_What the exercise asks_
State how many lines in the items below contain the word "highest", where case counts. Give only the number.

_Supplied material_
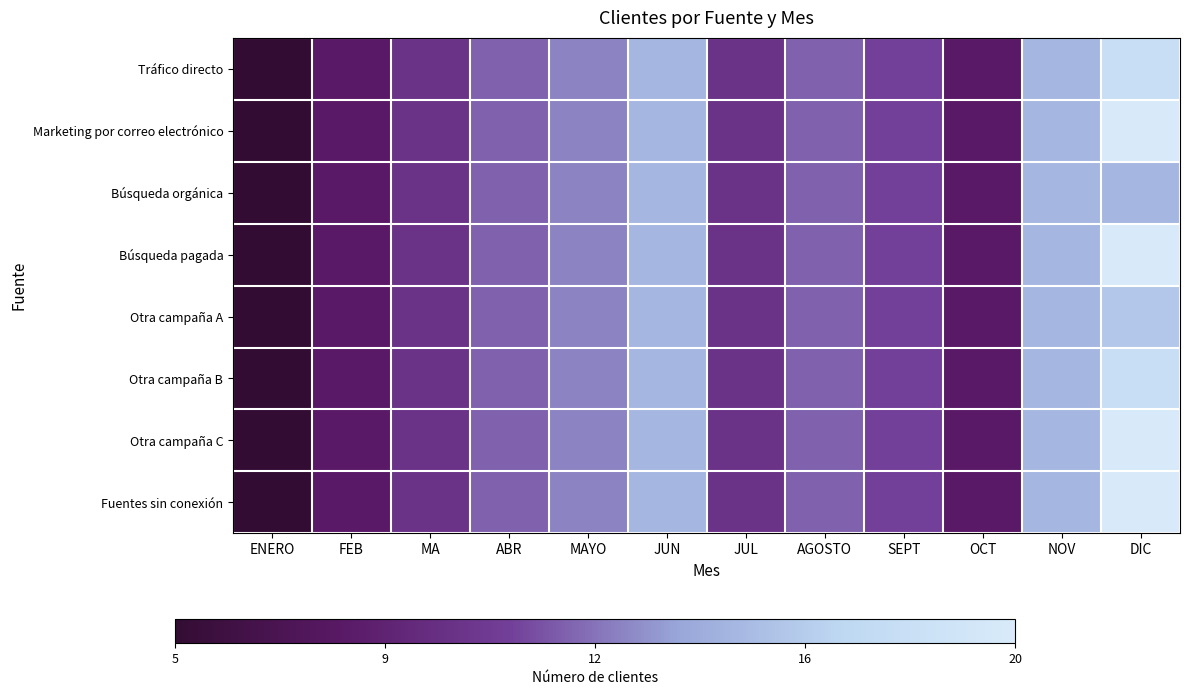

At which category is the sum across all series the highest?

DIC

==

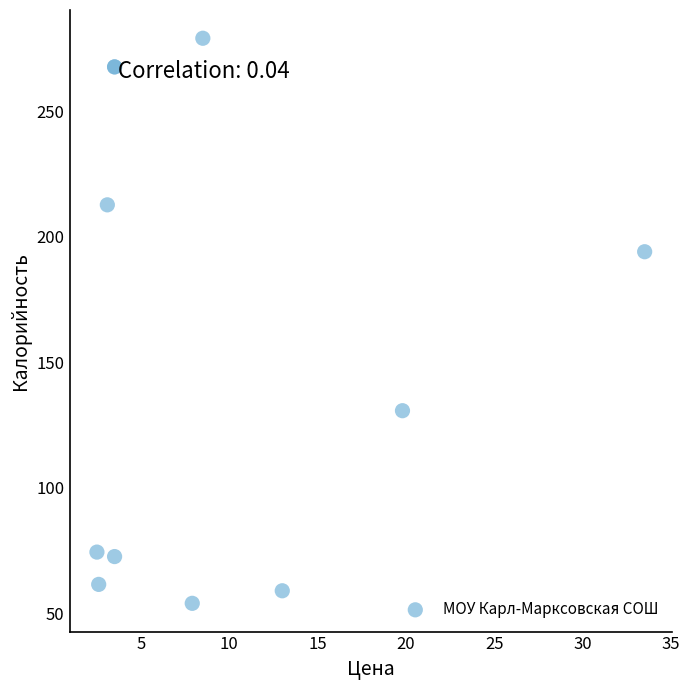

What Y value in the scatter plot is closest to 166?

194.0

---

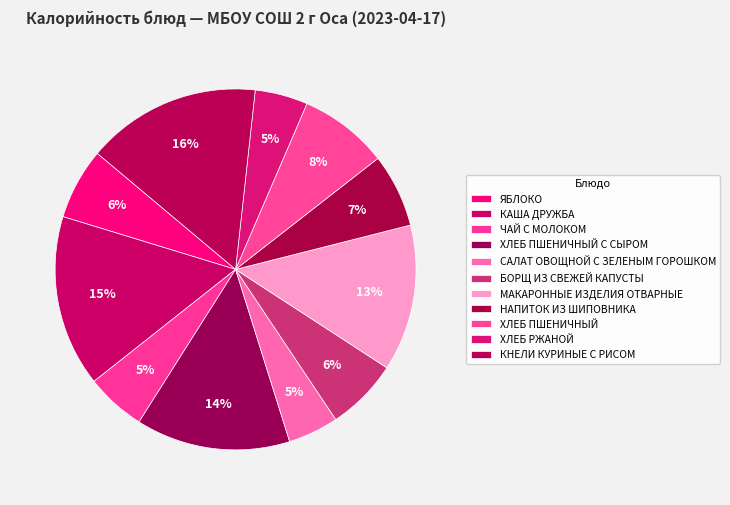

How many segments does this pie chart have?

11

_Output of the exercise_
1